The connectedness of everything in all imaginable realms was the central and
recurrent theme in the wisdom of the East—millennia before any documented
notions of relatedness among things in the West. Specifically, the problems of
the human condition—physical and emotional included—were not seen discrete from
the matters of the soul, nor from the cosmic considerations in the ancient
Indian, Chinese, and Tibetan schools of philosophy and spirituality. However,
until recently, there was little, if any, appreciation of this in the West.
Consider the following words from the Nobelist Bertrand Russell (1872-1970):
For in some vital respects the philosophic tradition of the West differs from
the speculations of the Eastern mind. There is no civilization but the Greek in
which a philosophic movement goes hand in hand with a scientific tradition.
The Wisdom of the West10a
That is a remarkable statement from one of the most celebrated the
twentieth-century literary figure of the West. One can only wonder how serious
students of the ancient literatures of the East might respond to that. Let us
consider the wisdom of the West in this matter.
Doing Clinical Ecology and Dysox Medicine
Clinical ecology is completely neglected by the practitioners of drug medicine.
That is so because their thought leaders do not practice it. Those thought
leaders do not practice it because it does not fit into their
placebo-controlled, double-blinded methodology of what they consider to be the
only acceptable form of science in medicine. The ecologic dynamics—interaction
of environmental elements with human metabolism, in common language—of course,
cannot be blinded. Nor can people, I might add here, be blinded to what they
eat, nor to the presence or absence of physical fitness with exercise. Another
lament I have heard from some thoughtful physicians is that the ecology cannot
be brought into a doctor' office. Why? Because The New England Journal of
Medicine does not permit it.
The only way to find out what philosophy is, is to do philosophy.

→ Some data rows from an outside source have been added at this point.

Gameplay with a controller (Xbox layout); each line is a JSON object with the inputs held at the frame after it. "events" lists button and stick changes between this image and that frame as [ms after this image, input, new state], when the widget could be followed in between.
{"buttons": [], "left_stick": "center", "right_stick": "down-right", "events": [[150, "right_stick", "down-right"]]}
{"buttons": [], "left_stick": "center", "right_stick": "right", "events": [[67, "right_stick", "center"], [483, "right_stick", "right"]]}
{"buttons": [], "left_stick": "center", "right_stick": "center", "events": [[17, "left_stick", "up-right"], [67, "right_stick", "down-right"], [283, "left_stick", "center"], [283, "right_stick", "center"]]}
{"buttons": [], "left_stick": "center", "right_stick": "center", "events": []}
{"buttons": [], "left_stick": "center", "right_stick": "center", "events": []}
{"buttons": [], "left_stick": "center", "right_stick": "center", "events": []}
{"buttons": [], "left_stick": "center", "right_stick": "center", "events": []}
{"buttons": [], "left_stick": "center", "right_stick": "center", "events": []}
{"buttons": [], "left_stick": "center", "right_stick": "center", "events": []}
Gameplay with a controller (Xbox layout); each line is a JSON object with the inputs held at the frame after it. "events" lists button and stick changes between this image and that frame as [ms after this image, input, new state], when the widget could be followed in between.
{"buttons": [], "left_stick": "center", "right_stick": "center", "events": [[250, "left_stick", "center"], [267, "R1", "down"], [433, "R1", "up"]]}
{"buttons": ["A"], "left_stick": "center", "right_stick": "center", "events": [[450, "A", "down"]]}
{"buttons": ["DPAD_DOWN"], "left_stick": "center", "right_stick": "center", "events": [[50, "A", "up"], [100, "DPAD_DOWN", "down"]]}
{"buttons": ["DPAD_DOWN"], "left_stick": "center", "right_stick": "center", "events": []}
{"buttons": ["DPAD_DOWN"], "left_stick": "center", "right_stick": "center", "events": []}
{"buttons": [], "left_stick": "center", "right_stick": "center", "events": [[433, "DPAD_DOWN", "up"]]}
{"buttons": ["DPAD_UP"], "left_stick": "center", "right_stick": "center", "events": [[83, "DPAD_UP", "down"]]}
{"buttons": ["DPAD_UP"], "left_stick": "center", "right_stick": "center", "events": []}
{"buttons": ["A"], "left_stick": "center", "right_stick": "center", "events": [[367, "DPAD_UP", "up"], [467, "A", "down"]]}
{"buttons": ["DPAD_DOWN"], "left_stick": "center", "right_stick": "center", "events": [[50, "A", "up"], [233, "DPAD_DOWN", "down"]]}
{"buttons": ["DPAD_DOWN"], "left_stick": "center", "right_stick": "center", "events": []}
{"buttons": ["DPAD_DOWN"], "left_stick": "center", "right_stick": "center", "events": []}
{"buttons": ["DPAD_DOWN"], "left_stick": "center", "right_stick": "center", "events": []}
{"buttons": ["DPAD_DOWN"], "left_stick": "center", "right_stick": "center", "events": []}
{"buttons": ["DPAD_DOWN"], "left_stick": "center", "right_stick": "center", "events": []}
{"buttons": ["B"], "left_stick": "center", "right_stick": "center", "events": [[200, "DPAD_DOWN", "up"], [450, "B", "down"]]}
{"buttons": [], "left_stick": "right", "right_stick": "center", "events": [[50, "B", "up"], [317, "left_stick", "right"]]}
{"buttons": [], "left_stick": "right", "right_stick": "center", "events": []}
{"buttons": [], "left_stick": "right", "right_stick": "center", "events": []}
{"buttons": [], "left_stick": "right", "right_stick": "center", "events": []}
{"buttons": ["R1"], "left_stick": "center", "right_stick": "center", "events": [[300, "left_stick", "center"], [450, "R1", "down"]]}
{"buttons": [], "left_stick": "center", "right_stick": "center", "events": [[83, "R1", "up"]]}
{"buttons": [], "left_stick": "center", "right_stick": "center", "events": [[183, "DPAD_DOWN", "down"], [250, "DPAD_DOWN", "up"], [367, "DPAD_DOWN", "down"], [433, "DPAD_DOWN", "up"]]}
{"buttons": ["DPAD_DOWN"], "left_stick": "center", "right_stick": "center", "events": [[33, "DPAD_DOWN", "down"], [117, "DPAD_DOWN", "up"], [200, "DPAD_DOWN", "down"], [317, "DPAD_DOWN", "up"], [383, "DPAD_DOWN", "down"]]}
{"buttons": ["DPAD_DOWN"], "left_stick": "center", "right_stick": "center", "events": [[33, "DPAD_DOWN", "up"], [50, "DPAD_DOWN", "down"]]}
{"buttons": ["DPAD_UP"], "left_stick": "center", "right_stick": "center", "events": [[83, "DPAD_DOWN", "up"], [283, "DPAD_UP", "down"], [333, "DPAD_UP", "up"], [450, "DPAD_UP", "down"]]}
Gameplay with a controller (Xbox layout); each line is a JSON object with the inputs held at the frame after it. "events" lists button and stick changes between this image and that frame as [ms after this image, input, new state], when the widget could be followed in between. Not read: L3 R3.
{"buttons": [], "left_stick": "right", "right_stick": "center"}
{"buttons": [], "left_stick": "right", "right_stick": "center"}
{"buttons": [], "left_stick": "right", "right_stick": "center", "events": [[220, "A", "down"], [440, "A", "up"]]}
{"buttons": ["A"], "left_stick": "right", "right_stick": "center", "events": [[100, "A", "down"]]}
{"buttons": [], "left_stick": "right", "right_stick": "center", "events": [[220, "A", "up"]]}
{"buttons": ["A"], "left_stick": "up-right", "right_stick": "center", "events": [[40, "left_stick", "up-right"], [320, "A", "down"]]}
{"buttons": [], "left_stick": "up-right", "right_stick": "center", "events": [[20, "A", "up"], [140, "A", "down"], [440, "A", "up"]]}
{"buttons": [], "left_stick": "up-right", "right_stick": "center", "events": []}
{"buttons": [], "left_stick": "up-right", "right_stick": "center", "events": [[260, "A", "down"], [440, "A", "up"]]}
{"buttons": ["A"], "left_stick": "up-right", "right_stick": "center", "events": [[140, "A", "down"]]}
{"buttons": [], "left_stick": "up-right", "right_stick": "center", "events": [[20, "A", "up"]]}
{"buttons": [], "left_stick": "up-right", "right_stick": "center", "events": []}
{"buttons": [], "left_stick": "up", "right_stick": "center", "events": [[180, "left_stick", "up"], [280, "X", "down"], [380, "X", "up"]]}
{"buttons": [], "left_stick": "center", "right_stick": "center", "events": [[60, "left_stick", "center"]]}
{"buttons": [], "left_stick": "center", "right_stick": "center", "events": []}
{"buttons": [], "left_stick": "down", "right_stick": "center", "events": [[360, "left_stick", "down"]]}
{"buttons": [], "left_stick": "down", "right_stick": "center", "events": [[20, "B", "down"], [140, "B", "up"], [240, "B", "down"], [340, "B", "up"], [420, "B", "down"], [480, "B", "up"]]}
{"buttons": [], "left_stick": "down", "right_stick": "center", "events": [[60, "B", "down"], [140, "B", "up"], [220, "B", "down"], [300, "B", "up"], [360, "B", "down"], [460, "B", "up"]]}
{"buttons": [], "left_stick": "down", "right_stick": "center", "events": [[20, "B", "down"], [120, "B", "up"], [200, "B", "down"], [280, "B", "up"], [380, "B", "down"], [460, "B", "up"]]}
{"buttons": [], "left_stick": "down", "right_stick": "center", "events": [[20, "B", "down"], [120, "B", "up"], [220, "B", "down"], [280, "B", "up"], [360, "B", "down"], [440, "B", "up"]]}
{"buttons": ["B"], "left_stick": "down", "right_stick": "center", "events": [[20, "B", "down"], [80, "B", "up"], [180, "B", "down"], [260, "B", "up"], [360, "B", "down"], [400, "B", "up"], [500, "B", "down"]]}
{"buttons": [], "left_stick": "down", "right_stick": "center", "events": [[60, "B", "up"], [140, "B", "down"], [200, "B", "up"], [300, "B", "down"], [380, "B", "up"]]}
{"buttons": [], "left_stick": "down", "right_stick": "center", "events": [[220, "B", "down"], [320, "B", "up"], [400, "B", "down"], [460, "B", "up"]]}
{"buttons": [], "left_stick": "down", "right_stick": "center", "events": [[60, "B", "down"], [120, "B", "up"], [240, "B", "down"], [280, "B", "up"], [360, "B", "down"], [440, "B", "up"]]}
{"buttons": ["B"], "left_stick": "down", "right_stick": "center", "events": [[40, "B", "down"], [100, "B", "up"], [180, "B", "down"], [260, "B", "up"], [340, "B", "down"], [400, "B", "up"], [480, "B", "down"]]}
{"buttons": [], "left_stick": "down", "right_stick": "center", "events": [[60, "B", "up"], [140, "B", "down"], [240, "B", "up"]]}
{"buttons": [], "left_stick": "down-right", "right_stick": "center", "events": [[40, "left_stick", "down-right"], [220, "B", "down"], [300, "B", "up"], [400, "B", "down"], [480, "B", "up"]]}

Bertrand Arthur William Russell, in Wisdom of the West10b
Russell in the above quote, of course, was struggling with the problem of
defining philosophy. He contended philosophy cannot be defined, since any
definition of philosophic exploration confines it to some specific philosophic
attitude. So, he concluded that one had to do philosophy to know philosophy.
Taking Russell's lead, I suggest the following to the practitioners of drugs and
scalpel medicine:
The only way to find out what clinical ecology is, is to do clinical ecology.
The only way to find out what detox medicine, is to do dysox medicine .
No amounts of mere reading can give any clinician a clear sense of what dysox
medicine is and how it can prevent illness, reverse disease, and ameliorate
suffering. What is required is deep reflection and courage to embark upon a
journey of exploration of the fundamental energetics of cells and molecular
dynamics of the health/dis-ease/disease continuum presented in this volume. I
also present in this volume a large body of data obtained with integrated
clinical trials conducted at the Institute. It is my hope that such information
can help readers break the myopia of the mind created and perpetuated by blind
subservience to the placebo-controlled, double- blinded model—seldom really
blind for long, in real life. Then they can go on to develop an ecologic,
integrated, and synoptic view of clinical medicine.